One of the ways a neurodevelopmental program differs from typical education is in its focus on frequency, intensity, and duration.
In a typical classroom situation, frequency is sometimes only once or twice a week, classes are often 40-50 minutes long, and lectures are not known for their intensity. This sort of schedule is not conducive to activating the brain for optimal learning and forming new neural pathways.
By contrast, ND programs often consist of many activities that are done very frequently (one or more times per day). We emphasize the importance of intensity in all activities. Parents have a huge impact on intensity through their voice inflection, reaction to their students, speed, and activity scheduling. Including other family members and surprising the student by mixing things up in a variety of ways also increase intensity. Duration comes into play in two ways. Most activities are done for a very short time each day. Durations of 30 seconds, 1 minute, 5 minutes, etc. are typical. It is very unusual for us to recommend a duration of more than 10 minutes for a single activity. However, the activities will be normally be done over a duration of multiple months. This combination of activities that are done for a very short time but very frequently and very intensely over the course of a number of months provide the best activation of brain activity and the best opportunity for the formation of new neural pathways.

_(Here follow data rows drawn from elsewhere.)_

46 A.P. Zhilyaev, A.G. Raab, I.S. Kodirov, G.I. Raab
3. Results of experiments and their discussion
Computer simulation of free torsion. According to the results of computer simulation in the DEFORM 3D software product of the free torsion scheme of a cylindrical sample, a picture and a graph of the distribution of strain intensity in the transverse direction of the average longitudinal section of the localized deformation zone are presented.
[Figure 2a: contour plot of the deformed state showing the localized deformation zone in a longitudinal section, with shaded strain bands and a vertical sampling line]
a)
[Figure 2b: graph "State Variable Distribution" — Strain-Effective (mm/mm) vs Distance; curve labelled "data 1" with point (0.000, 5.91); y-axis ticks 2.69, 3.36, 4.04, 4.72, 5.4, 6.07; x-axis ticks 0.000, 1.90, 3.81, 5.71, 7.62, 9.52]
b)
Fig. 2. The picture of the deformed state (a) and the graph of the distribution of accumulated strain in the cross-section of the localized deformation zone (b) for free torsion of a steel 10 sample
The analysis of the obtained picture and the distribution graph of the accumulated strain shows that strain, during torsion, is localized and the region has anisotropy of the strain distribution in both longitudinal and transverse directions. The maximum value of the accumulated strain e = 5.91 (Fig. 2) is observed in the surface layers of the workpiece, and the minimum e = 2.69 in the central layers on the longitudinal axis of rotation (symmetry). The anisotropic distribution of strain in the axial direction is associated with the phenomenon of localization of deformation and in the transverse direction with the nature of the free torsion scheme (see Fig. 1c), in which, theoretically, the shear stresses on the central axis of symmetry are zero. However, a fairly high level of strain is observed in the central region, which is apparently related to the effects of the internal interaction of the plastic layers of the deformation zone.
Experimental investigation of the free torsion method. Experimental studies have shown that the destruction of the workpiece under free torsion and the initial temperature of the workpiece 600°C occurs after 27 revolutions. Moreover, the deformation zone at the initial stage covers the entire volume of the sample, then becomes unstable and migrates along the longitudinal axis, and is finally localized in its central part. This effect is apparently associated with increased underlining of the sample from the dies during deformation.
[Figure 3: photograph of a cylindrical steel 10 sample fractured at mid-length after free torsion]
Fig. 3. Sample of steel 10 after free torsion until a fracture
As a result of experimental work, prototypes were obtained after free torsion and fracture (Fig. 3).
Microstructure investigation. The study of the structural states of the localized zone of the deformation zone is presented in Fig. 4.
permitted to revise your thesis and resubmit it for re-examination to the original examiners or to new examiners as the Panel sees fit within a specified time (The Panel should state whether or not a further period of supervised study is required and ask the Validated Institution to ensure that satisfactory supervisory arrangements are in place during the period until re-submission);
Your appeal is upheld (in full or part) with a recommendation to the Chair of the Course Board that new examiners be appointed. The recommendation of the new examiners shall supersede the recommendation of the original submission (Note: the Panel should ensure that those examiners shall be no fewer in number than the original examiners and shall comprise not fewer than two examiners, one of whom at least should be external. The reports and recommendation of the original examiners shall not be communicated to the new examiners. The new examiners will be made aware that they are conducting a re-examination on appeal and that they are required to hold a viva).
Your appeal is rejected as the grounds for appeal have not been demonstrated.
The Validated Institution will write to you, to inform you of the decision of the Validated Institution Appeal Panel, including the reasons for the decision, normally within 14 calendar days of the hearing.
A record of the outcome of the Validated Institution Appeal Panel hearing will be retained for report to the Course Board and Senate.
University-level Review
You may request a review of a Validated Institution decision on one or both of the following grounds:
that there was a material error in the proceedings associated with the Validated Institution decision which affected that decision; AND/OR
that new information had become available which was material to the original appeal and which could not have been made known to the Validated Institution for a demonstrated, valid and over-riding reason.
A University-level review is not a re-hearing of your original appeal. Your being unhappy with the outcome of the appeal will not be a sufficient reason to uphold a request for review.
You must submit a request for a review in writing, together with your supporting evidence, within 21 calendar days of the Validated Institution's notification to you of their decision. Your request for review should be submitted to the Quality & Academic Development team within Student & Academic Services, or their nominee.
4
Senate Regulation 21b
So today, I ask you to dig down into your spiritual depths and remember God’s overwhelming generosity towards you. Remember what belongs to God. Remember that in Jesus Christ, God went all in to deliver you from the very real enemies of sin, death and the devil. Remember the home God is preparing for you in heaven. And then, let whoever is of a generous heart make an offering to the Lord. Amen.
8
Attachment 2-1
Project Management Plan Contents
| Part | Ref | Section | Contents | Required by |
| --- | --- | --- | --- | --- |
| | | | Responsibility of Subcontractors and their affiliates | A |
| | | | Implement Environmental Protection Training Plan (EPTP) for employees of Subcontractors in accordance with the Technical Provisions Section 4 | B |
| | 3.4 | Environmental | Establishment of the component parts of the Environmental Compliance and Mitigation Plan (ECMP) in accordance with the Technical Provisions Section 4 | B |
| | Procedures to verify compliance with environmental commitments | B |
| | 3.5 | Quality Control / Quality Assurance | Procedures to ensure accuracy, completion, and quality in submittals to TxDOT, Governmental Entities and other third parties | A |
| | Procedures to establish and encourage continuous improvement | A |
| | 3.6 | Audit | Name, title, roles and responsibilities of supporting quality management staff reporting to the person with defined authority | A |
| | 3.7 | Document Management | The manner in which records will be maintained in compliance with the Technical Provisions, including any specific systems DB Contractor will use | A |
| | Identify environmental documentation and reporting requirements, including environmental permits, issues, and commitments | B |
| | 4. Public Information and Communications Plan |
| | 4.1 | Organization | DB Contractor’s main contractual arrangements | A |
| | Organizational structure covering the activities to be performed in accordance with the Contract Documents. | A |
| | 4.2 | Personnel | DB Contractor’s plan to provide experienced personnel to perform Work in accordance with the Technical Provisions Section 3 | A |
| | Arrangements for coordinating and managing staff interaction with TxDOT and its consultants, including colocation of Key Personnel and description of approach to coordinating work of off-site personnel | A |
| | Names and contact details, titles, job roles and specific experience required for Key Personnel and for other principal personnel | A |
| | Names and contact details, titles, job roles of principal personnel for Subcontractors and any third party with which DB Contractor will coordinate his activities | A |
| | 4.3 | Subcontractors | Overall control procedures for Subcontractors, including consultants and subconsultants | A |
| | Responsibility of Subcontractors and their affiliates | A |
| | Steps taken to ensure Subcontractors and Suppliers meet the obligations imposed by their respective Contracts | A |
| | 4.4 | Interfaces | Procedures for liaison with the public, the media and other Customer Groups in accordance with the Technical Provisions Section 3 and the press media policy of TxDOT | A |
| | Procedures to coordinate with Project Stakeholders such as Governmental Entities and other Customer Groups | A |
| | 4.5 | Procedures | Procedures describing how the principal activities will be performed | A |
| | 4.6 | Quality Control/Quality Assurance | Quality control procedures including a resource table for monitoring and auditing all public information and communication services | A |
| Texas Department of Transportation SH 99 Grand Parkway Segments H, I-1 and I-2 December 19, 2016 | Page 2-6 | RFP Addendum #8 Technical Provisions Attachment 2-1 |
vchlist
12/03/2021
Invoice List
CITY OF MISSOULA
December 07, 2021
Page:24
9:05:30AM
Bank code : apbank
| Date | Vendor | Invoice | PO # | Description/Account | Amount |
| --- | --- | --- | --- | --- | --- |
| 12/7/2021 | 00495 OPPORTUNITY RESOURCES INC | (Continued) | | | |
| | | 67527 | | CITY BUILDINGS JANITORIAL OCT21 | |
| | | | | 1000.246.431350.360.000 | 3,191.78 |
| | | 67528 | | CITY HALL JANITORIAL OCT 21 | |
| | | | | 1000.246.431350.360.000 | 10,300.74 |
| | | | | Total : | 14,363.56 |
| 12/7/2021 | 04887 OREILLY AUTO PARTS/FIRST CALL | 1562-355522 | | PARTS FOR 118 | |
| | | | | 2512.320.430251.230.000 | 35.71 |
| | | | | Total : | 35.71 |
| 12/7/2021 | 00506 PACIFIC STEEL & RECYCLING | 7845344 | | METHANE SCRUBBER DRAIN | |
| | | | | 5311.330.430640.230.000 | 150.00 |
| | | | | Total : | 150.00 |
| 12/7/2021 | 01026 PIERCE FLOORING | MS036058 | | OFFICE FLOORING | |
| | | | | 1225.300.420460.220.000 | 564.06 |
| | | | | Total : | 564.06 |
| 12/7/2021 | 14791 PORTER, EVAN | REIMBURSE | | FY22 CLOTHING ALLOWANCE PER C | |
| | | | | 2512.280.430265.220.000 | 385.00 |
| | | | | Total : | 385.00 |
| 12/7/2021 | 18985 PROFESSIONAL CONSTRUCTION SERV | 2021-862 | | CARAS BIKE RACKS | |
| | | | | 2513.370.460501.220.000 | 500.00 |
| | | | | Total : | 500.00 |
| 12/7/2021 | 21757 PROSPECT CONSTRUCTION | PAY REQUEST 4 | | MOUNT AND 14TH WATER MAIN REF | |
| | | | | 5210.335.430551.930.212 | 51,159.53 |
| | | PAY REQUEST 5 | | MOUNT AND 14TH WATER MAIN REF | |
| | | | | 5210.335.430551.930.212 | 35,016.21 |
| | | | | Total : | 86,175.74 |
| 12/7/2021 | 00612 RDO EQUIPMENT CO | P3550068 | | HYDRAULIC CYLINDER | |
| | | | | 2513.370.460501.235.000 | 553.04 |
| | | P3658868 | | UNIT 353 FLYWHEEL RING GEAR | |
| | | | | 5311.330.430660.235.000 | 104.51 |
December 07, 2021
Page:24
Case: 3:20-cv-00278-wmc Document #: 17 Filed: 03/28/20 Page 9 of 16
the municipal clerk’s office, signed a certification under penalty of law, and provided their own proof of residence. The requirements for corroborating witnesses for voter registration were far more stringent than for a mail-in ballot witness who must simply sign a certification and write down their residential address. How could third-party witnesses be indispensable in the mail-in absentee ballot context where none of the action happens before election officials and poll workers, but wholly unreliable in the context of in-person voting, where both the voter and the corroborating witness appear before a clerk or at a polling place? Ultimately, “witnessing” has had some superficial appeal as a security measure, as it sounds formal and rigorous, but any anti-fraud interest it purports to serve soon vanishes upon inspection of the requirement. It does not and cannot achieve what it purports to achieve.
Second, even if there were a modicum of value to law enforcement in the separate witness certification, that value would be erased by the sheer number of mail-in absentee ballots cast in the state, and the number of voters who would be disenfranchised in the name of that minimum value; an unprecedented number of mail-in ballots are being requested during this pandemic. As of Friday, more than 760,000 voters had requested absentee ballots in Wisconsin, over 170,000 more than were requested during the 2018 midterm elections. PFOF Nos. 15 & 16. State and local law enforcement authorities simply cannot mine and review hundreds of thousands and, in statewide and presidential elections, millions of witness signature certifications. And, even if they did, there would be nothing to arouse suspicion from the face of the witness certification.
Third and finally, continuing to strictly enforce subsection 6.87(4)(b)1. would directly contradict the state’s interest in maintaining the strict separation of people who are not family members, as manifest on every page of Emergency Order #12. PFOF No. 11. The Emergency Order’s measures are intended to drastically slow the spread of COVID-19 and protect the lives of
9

This concept of frequency, intensity, and duration can be used by students that are not on a neurodevelopmental program with a little thought. If a student has a page of math problems to do, they will learn much more effectively by doing math for 10 minutes or so, moving on to another subject, then coming back later to do more math, etc. If a student has a list of spelling words to learn, they will be more effective learning them by looking at them on a card, saying each letter as they point to it, then visualizing the word in the air and spelling it again, and finally checking the card to see if they got it right than by writing them over and over again. For some types of material, studying for a test will be more productive if you record the information to be memorized and then play that information into your dominant ear very frequently but for short durations as you go about daily activities.
So, in addition to keeping the concepts of frequency, intensity, and duration in mind as you implement your ND program, how can the same concepts be integrated into the life of the other students in your home or into your own life?!